第92期 #13

赤い動機

 夕方、いつものように世話をしている狭い庭に咲く大切に育てた薔薇が何者かに手折られていたことに気が付いた男は、刹那に目が血走った。
 男は視野が狭かった。ところが、矛先は犯人へと向かわなかった。やぶれかぶれになって誰でもいいから殺してやろうと思った。稀代の殺人犯になって名を残してやる。
 ただそうしたとき、犯罪者となった自分の両親が不憫でならないと思った男はまず先に、両親を殺すことにした。だが、その前にやることがある。
 ありったけのお金を口座から引き出してDior hommeでスーツ、シャツ、ネクタイ、革靴、ベルト、そしてブーツとすべてを揃えて身を固め、万全の盛装をし家に帰る。

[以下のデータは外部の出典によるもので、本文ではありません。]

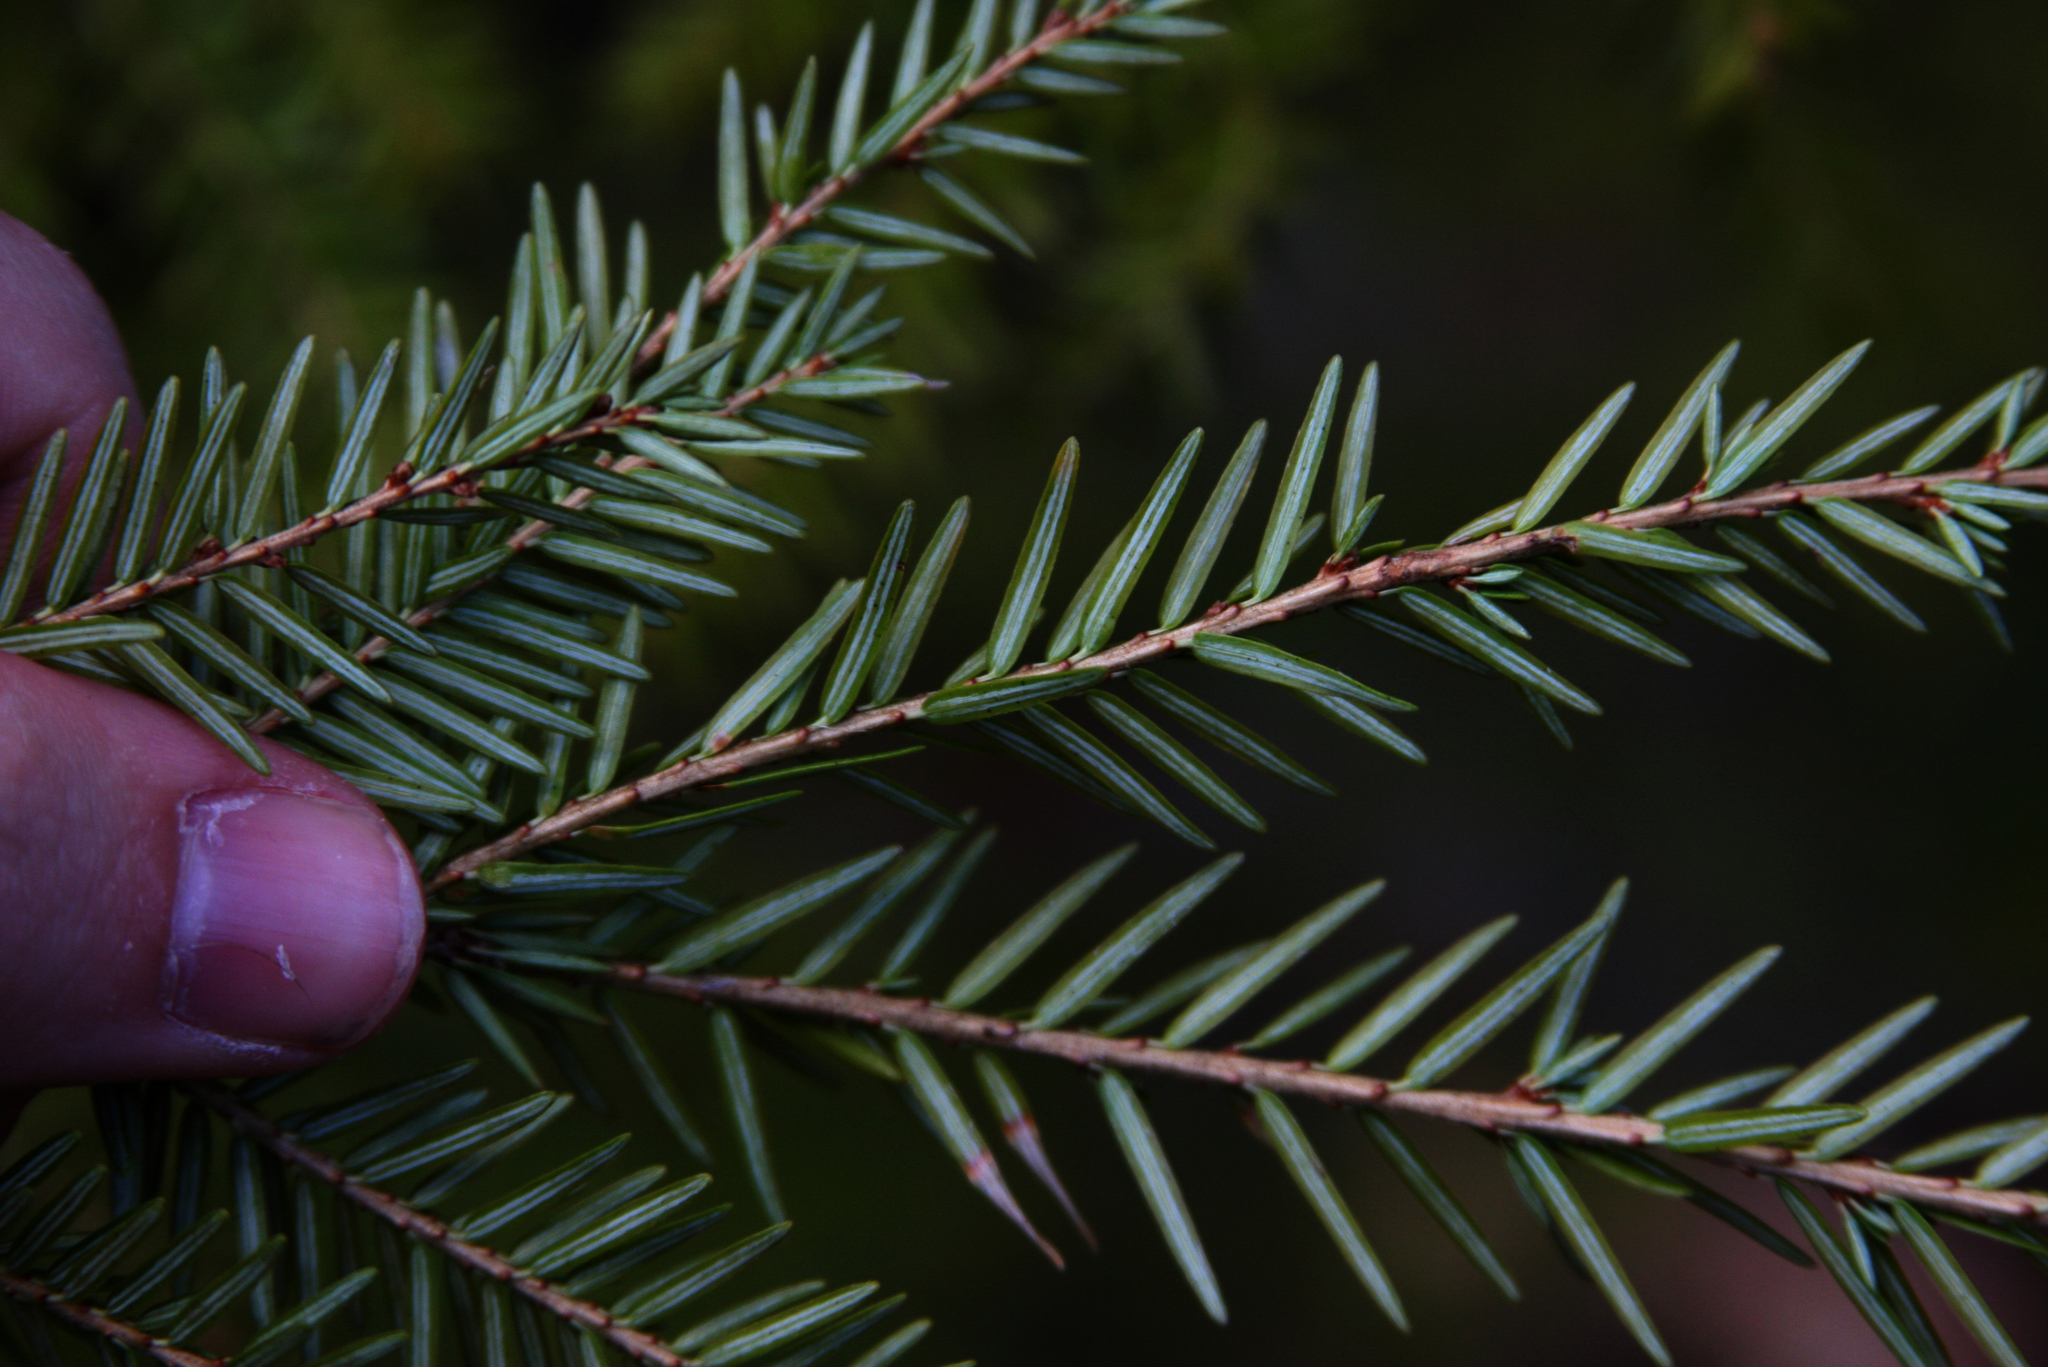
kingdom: Plantae
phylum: Tracheophyta
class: Pinopsida
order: Pinales
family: Pinaceae
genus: Tsuga
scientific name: Tsuga canadensis
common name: Eastern hemlock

 深夜、寝ている両親を包丁で次々に殺した。死に顔は醜かったので、一瞥しただけで部屋を去った。
 血まみれになった男は、はたと気づく。隣の市に住む姉の一家にも迷惑がかかる。焦った男は、運転免許がないので深夜に自転車を目一杯漕いで姉の一家が住む土地へ急いだ。窓ガラスを割って家に侵入し、姉と義兄、その子らをぐさりと刺していく。服はいよいよ血に染まりきり、赤一色。
 そこで、また気が付く。今度は田舎に住む祖母に迷惑がかかると思った男は、今度は明け方にタクシーを捕まえて、祖母の住む山の里に向かう。ちょうど早起きしていた祖母に鉢合わせたが、挨拶を交わす前にあっという間に一突き。床の上には血の海が広がる。一仕事終えた男は外に出て朝焼けを背にしてタバコを吸った。
 さてさて、男にはまだある思いが浮かんだ。会社にも迷惑がかかる、と。そこで出社するなり椅子にかけていた上司を殺した。
 しかし、いよいよそこで周りに取り押されとうとう捕まった。
 警察に連行された男は、「むしゃくしゃしてやった」、「誰でもよかった」という常套句を吐いた。どうせ薔薇の美を解さない下賎な野郎に、自分の犯行動機を理解される筈もないと思ったからだった。だが、取調べの警察官は納得しなかった。親族や上司という身近な人ばかり連続で殺しておいて、怨恨がないとは信じなかった。
「恨みがあったんだろう?」
 そう尋ねたが、男の答えは変わらず壊れた機械のように同じ言葉を繰り返したのみ。反省の色は一つも見せずに。
 当然、男は死刑が言い渡された。
「最後に言うことはないか?」
 断頭台に上がった男は、目に涙を溜めて謝罪の言葉を吐いた。